(Data extracted from a collection)
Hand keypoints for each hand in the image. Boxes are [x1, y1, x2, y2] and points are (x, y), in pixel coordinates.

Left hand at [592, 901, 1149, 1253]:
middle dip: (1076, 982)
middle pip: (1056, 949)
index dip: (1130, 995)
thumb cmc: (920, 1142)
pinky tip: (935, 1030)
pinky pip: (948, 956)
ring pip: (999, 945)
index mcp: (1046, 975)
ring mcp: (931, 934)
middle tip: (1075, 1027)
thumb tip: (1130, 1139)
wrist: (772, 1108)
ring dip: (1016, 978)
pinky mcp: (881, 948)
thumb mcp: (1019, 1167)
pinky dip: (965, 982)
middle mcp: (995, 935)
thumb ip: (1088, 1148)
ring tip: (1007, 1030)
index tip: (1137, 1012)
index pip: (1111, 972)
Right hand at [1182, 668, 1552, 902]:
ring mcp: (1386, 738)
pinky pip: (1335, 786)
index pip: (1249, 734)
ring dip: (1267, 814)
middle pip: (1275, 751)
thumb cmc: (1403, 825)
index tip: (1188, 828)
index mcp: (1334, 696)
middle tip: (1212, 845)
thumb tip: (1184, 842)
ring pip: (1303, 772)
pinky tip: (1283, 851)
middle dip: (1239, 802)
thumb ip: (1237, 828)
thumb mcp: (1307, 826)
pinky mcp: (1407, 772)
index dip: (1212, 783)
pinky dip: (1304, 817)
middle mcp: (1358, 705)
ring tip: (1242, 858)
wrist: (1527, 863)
--
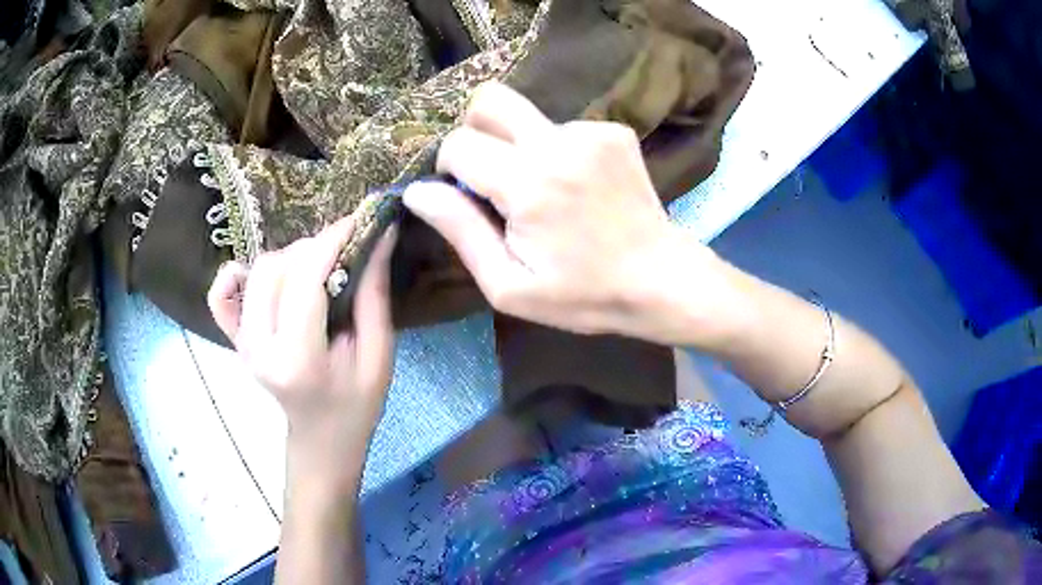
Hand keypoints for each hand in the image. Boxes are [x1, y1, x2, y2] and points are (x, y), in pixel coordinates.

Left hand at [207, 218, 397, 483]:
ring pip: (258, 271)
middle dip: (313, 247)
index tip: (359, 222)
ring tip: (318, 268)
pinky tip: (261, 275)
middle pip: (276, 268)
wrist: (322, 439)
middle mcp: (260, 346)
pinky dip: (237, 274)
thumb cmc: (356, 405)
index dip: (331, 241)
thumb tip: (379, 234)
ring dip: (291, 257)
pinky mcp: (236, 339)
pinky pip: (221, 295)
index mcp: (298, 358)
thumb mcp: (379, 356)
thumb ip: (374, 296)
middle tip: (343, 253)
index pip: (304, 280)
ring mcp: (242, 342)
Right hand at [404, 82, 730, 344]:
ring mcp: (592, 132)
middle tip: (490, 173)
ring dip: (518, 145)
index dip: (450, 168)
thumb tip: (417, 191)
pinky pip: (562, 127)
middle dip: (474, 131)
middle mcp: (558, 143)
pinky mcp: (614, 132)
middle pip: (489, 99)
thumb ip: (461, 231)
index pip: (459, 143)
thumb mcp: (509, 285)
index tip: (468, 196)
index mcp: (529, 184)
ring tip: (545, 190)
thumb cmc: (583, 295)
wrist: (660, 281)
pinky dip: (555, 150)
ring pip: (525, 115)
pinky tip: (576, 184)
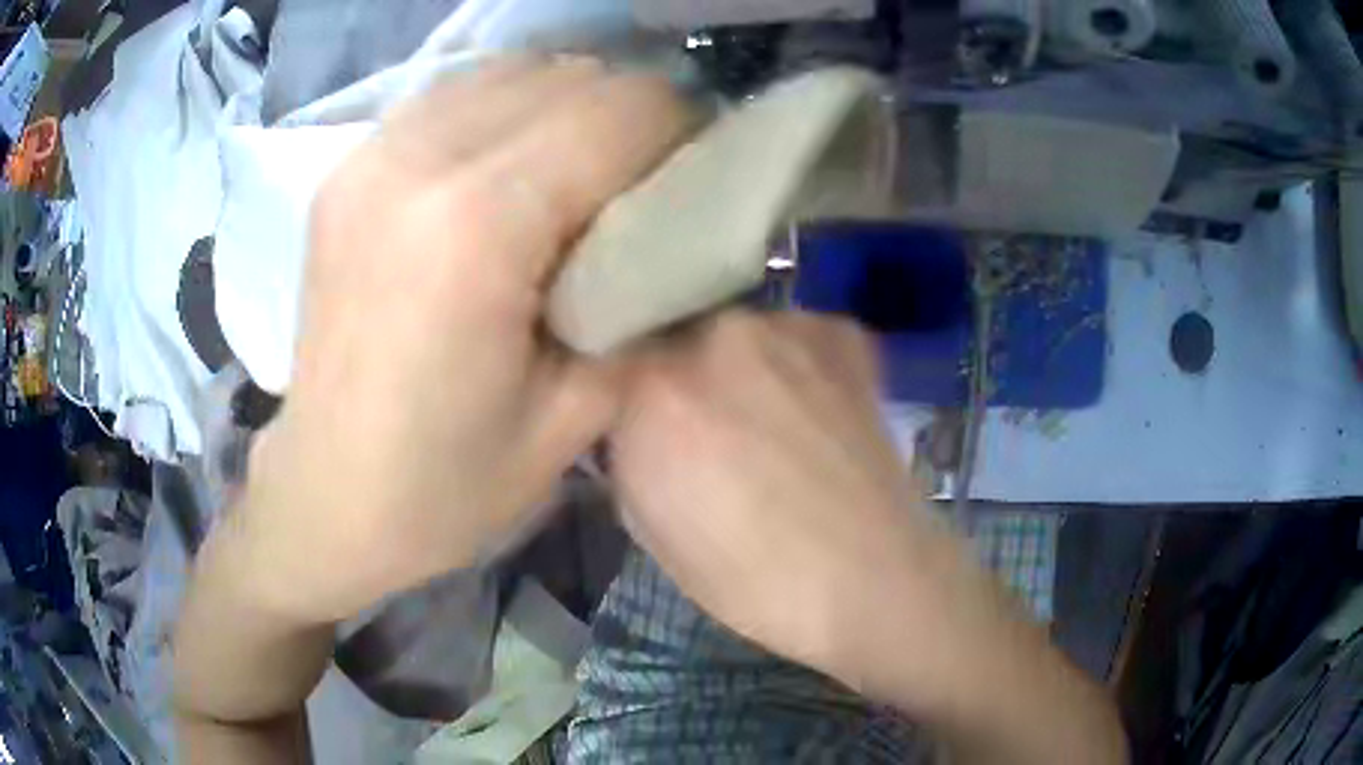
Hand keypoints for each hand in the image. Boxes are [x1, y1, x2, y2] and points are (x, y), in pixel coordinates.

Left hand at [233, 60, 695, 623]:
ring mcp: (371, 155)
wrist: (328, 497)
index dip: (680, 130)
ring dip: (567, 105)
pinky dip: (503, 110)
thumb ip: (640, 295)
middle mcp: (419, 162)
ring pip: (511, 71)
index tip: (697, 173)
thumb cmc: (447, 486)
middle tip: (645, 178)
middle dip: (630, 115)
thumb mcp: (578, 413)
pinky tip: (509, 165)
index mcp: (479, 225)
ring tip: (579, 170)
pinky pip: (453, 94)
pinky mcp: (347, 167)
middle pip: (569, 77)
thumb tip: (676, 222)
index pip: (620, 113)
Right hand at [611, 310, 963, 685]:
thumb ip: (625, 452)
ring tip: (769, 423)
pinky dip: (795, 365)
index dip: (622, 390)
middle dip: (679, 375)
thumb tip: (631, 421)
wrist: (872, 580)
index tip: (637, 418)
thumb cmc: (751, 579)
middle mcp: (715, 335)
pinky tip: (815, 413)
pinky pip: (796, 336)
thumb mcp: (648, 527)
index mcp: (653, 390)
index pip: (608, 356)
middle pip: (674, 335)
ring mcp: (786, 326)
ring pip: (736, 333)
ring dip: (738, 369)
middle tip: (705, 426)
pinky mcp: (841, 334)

**Work instruction**. Beginning with the line above that contains "middle tip: (645, 178)", copy each line exactly up to and including the line that contains "index pip: (620, 113)", and go no further.

**Written response**.
middle tip: (645, 178)
middle dip: (630, 115)
thumb mcp: (578, 413)
pinky tip: (509, 165)
index mcp: (479, 225)
ring tip: (579, 170)
pinky pip: (453, 94)
pinky mcp: (347, 167)
middle pip: (569, 77)
thumb tip: (676, 222)
index pip: (620, 113)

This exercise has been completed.